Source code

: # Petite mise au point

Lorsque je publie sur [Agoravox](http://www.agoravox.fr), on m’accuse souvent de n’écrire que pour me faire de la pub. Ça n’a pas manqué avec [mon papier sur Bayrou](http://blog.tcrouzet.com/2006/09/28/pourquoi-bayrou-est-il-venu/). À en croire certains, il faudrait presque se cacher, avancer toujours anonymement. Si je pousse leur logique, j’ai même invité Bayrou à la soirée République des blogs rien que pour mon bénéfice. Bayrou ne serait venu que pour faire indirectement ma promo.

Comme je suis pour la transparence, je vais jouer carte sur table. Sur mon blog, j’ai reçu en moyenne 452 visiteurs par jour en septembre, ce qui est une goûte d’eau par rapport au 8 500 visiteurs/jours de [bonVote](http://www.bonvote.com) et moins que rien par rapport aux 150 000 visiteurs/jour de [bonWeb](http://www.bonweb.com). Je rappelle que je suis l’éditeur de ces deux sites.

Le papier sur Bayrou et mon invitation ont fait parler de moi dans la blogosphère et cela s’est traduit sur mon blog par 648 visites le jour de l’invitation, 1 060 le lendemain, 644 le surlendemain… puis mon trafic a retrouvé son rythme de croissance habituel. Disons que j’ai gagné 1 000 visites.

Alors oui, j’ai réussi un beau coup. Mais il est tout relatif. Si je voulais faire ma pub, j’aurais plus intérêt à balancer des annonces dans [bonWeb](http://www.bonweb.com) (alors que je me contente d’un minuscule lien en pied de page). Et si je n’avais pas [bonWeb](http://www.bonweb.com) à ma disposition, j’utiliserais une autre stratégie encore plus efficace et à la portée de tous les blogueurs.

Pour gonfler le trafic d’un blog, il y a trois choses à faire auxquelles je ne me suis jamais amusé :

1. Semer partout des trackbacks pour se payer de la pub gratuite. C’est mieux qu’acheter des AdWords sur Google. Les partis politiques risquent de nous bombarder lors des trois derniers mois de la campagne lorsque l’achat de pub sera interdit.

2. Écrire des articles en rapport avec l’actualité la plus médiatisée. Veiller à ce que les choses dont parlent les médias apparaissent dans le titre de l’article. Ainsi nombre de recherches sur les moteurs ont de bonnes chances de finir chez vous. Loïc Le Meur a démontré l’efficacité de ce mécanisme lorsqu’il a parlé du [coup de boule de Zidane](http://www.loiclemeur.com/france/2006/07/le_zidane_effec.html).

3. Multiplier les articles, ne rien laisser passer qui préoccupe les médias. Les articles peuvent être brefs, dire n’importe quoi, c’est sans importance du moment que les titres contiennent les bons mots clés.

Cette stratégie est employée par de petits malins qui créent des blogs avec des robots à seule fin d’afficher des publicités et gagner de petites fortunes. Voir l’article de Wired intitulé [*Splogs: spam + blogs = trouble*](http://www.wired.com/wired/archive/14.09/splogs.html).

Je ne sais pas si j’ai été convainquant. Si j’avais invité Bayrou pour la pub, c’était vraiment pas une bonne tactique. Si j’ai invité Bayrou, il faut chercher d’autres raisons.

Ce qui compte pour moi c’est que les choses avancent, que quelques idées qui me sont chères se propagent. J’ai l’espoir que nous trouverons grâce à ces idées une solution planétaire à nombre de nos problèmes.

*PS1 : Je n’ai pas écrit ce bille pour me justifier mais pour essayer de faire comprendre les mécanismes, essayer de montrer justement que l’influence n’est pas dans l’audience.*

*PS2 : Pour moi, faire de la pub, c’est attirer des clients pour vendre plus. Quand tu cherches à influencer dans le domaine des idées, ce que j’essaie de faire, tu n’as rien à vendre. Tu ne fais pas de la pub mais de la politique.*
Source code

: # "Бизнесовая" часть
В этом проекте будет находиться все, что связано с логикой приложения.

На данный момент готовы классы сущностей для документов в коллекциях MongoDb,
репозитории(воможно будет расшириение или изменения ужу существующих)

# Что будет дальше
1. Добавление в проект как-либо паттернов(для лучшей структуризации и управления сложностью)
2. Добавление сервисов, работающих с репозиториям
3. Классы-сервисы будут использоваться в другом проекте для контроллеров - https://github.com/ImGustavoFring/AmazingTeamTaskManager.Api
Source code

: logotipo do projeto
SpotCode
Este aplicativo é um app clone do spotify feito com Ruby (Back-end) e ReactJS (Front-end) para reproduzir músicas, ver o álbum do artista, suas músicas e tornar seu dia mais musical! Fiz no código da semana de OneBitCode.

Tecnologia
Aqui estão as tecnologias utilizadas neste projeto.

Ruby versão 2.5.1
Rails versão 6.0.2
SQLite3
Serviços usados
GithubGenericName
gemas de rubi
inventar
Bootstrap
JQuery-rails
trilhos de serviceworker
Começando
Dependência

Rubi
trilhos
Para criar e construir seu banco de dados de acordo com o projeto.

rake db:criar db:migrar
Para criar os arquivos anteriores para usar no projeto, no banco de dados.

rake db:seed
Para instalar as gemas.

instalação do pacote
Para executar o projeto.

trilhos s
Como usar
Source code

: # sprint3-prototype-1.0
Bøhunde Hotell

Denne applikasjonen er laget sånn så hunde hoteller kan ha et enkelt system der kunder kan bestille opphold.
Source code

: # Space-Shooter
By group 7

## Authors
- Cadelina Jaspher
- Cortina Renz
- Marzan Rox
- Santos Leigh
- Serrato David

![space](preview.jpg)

- - - - - - -

** About this exercise **
Once you have read the entries above, copy them out exactly as they were given.

** Answer section **
Source code

: # Petite mise au point

Lorsque je publie sur [Agoravox](http://www.agoravox.fr), on m’accuse souvent de n’écrire que pour me faire de la pub. Ça n’a pas manqué avec [mon papier sur Bayrou](http://blog.tcrouzet.com/2006/09/28/pourquoi-bayrou-est-il-venu/). À en croire certains, il faudrait presque se cacher, avancer toujours anonymement. Si je pousse leur logique, j’ai même invité Bayrou à la soirée République des blogs rien que pour mon bénéfice. Bayrou ne serait venu que pour faire indirectement ma promo.

Comme je suis pour la transparence, je vais jouer carte sur table. Sur mon blog, j’ai reçu en moyenne 452 visiteurs par jour en septembre, ce qui est une goûte d’eau par rapport au 8 500 visiteurs/jours de [bonVote](http://www.bonvote.com) et moins que rien par rapport aux 150 000 visiteurs/jour de [bonWeb](http://www.bonweb.com). Je rappelle que je suis l’éditeur de ces deux sites.

Le papier sur Bayrou et mon invitation ont fait parler de moi dans la blogosphère et cela s’est traduit sur mon blog par 648 visites le jour de l’invitation, 1 060 le lendemain, 644 le surlendemain… puis mon trafic a retrouvé son rythme de croissance habituel. Disons que j’ai gagné 1 000 visites.

Alors oui, j’ai réussi un beau coup. Mais il est tout relatif. Si je voulais faire ma pub, j’aurais plus intérêt à balancer des annonces dans [bonWeb](http://www.bonweb.com) (alors que je me contente d’un minuscule lien en pied de page). Et si je n’avais pas [bonWeb](http://www.bonweb.com) à ma disposition, j’utiliserais une autre stratégie encore plus efficace et à la portée de tous les blogueurs.

Pour gonfler le trafic d’un blog, il y a trois choses à faire auxquelles je ne me suis jamais amusé :

1. Semer partout des trackbacks pour se payer de la pub gratuite. C’est mieux qu’acheter des AdWords sur Google. Les partis politiques risquent de nous bombarder lors des trois derniers mois de la campagne lorsque l’achat de pub sera interdit.

2. Écrire des articles en rapport avec l’actualité la plus médiatisée. Veiller à ce que les choses dont parlent les médias apparaissent dans le titre de l’article. Ainsi nombre de recherches sur les moteurs ont de bonnes chances de finir chez vous. Loïc Le Meur a démontré l’efficacité de ce mécanisme lorsqu’il a parlé du [coup de boule de Zidane](http://www.loiclemeur.com/france/2006/07/le_zidane_effec.html).

3. Multiplier les articles, ne rien laisser passer qui préoccupe les médias. Les articles peuvent être brefs, dire n’importe quoi, c’est sans importance du moment que les titres contiennent les bons mots clés.

Cette stratégie est employée par de petits malins qui créent des blogs avec des robots à seule fin d’afficher des publicités et gagner de petites fortunes. Voir l’article de Wired intitulé [*Splogs: spam + blogs = trouble*](http://www.wired.com/wired/archive/14.09/splogs.html).

Je ne sais pas si j’ai été convainquant. Si j’avais invité Bayrou pour la pub, c’était vraiment pas une bonne tactique. Si j’ai invité Bayrou, il faut chercher d’autres raisons.

Ce qui compte pour moi c’est que les choses avancent, que quelques idées qui me sont chères se propagent. J’ai l’espoir que nous trouverons grâce à ces idées une solution planétaire à nombre de nos problèmes.

*PS1 : Je n’ai pas écrit ce bille pour me justifier mais pour essayer de faire comprendre les mécanismes, essayer de montrer justement que l’influence n’est pas dans l’audience.*

*PS2 : Pour moi, faire de la pub, c’est attirer des clients pour vendre plus. Quand tu cherches à influencer dans le domaine des idées, ce que j’essaie de faire, tu n’as rien à vendre. Tu ne fais pas de la pub mais de la politique.*
Source code

: # "Бизнесовая" часть
В этом проекте будет находиться все, что связано с логикой приложения.

На данный момент готовы классы сущностей для документов в коллекциях MongoDb,
репозитории(воможно будет расшириение или изменения ужу существующих)

# Что будет дальше
1. Добавление в проект как-либо паттернов(для лучшей структуризации и управления сложностью)
2. Добавление сервисов, работающих с репозиториям
3. Классы-сервисы будут использоваться в другом проекте для контроллеров - https://github.com/ImGustavoFring/AmazingTeamTaskManager.Api
Source code

: logotipo do projeto
SpotCode
Este aplicativo é um app clone do spotify feito com Ruby (Back-end) e ReactJS (Front-end) para reproduzir músicas, ver o álbum do artista, suas músicas e tornar seu dia mais musical! Fiz no código da semana de OneBitCode.

Tecnologia
Aqui estão as tecnologias utilizadas neste projeto.

Ruby versão 2.5.1
Rails versão 6.0.2
SQLite3
Serviços usados
GithubGenericName
gemas de rubi
inventar
Bootstrap
JQuery-rails
trilhos de serviceworker
Começando
Dependência

Rubi
trilhos
Para criar e construir seu banco de dados de acordo com o projeto.

rake db:criar db:migrar
Para criar os arquivos anteriores para usar no projeto, no banco de dados.

rake db:seed
Para instalar as gemas.

instalação do pacote
Para executar o projeto.

trilhos s
Como usar
Source code

: # sprint3-prototype-1.0
Bøhunde Hotell

Denne applikasjonen er laget sånn så hunde hoteller kan ha et enkelt system der kunder kan bestille opphold.
Source code

: # Space-Shooter
By group 7

## Authors
- Cadelina Jaspher
- Cortina Renz
- Marzan Rox
- Santos Leigh
- Serrato David

![space](preview.jpg)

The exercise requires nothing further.